Excerpt provided:
Now, don't get me wrong, I love riding my bike. I consider the rediscovery of the bike as one of the most valuable lessons I've learned here at my venue of higher education. Being the sort of person who hates driving and fears the bus [I once sat down in the seat kept symbolically vacant for the ghost of Rosa Parks on Rosa Parks Day and got told off by the bus driver] biking is a preferable alternative. I'm currently cruising on a teal-with-purple flecks Huffy road bike with dysfunctional gears but very nice tires and generally have a pleasant time wheeling about...when it is not windy.

As much as I like biking, however, I can't seem to get over my distaste for bikers. You know, the sort of people with more than one helmet (matchy, matchy), a spare tire attached to their backpack and are always yelling things like "On your right!"

What, pray tell, is a normal person supposed to respond to "On your right!"?

Because I am a polite person, I feel that some response is required. Unfortunately, because I am a both a polite and a nervous person, I can't think on the fly. So, I usually end up tentatively saying "okay...thanks" long after the fiercely peddling helmeteer has glided past. As I duck my head and peddle sluggishly on in shame, I console myself that my awkward response probably rolled right off of their sleek spandex torso, unheard.

Given entries:
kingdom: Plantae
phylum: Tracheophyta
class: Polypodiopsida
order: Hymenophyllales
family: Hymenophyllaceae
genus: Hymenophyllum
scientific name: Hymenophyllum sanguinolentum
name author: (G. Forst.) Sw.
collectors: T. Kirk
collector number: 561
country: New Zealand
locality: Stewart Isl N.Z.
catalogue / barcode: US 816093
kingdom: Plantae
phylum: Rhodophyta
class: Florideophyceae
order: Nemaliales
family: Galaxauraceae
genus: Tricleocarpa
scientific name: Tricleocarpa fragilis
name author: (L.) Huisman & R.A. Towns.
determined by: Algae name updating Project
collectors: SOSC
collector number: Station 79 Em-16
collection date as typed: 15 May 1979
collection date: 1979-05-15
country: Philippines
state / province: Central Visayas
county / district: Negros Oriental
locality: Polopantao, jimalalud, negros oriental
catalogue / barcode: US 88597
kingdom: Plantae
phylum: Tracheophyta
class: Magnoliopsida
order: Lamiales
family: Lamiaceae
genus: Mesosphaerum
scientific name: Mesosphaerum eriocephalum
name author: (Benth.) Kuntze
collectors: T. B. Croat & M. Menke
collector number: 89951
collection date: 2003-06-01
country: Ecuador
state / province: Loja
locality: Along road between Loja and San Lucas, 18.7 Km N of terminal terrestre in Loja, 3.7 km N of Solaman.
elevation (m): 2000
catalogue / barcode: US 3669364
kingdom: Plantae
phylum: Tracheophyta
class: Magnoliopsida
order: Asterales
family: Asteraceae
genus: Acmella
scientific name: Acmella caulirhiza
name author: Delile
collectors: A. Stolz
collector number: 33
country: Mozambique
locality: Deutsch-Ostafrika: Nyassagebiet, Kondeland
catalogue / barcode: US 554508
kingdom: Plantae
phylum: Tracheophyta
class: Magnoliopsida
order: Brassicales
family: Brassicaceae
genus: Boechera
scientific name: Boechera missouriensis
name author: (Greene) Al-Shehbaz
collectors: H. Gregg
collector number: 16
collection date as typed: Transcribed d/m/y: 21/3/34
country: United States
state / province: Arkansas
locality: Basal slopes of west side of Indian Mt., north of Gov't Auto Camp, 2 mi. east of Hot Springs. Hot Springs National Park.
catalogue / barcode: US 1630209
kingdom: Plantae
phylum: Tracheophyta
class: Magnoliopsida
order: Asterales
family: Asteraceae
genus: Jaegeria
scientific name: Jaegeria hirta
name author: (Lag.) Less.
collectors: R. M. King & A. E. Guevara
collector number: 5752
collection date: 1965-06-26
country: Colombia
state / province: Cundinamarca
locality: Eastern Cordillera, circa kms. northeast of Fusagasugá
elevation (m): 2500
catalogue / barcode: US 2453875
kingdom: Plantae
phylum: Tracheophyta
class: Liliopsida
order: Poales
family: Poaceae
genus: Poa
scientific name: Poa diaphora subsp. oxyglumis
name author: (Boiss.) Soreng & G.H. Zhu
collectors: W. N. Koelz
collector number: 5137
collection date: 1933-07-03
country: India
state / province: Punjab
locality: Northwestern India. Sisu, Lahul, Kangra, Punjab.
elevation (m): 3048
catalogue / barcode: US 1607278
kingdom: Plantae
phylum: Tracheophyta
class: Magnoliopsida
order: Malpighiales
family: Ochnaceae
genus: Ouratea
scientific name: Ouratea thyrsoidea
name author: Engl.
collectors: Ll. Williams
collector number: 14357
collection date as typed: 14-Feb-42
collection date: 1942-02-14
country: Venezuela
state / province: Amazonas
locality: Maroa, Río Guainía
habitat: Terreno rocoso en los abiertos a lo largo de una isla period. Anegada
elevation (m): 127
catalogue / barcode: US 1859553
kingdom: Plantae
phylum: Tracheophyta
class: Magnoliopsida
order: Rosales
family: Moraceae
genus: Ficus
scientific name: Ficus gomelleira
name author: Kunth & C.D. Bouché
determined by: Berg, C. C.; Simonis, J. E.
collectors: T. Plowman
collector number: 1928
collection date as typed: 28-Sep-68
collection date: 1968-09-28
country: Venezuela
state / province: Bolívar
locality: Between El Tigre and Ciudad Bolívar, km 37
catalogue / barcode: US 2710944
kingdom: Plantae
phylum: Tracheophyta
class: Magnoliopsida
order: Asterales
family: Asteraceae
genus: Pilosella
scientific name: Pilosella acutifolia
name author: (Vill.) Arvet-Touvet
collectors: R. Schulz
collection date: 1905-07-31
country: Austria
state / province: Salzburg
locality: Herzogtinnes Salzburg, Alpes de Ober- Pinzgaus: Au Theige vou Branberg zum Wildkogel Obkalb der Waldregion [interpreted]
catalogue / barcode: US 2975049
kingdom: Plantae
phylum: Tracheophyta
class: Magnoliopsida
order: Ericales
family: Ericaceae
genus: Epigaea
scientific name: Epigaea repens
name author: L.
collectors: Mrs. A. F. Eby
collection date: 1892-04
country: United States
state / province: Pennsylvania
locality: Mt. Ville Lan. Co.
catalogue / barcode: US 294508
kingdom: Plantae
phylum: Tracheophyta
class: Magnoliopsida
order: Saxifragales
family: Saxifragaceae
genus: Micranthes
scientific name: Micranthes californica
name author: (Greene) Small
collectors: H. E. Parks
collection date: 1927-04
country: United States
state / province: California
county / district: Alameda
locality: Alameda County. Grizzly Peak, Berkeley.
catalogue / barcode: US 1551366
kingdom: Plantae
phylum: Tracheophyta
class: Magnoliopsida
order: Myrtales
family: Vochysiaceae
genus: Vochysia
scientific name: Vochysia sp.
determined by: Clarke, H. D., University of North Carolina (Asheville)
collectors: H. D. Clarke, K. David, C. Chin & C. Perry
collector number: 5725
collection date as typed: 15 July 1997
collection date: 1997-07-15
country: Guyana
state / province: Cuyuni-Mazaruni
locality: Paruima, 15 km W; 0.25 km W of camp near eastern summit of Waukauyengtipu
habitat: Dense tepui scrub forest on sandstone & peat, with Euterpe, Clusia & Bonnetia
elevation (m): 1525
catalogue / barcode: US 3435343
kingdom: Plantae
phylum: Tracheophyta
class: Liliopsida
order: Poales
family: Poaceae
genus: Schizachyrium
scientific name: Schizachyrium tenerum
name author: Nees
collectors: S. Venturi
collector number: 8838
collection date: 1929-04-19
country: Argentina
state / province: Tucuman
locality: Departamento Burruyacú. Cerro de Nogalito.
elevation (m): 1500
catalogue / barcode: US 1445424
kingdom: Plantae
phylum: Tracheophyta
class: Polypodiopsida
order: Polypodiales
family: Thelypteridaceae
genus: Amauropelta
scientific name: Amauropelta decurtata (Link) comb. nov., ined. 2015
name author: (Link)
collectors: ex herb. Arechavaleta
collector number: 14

Required work:
1: Reproduce everything in the biking essay from "Now, don't get" down to "is not windy.".
2: Resume the essay about bikes and bikers, starting after its last sentence.

Results of the tasks:
1:
Now, don't get me wrong, I love riding my bike. I consider the rediscovery of the bike as one of the most valuable lessons I've learned here at my venue of higher education. Being the sort of person who hates driving and fears the bus [I once sat down in the seat kept symbolically vacant for the ghost of Rosa Parks on Rosa Parks Day and got told off by the bus driver] biking is a preferable alternative. I'm currently cruising on a teal-with-purple flecks Huffy road bike with dysfunctional gears but very nice tires and generally have a pleasant time wheeling about...when it is not windy.

2:
So today in the wind along the field of hella burnt threshed grass, I thought about how people fall into threshers and get all ground to bits and when some chick in a camouflage sandals gave me the "On your right!" I just gave her a knowing glance.

Friday, May 9, 2008

A plea for wood paneling.

I’m just sickly enough to like wood paneling in the professional atmosphere.

I used to work in a very nice ugly building. The ceilings were low and made of the same kind of paneling as high school portables, that disturbingly porous stuff that makes you think of worms and asbestos and if you stabbed your pencil into it, it just might stick. I never tried to stick anything into the ceiling, being too much of a pansy in both the school and work phases of life, but I imagine that a nice mechanical pencil would work nicely. In my old work station the aforementioned wood paneling was decorated with post-it notes and weird folk-y art featuring roosters with santa hats and driving tractors into endless fields of hay. All of this was overseen by the paper machete skeleton hanging from the pencil sharpener (which certainly no one ever used because we were all hanging onto our mechanical pencils with our eyes on the ceiling). Although I can’t vouch for what material the counter tops were made of, I can assure you that it made a very cheerful noise when slammed with a date-stamper.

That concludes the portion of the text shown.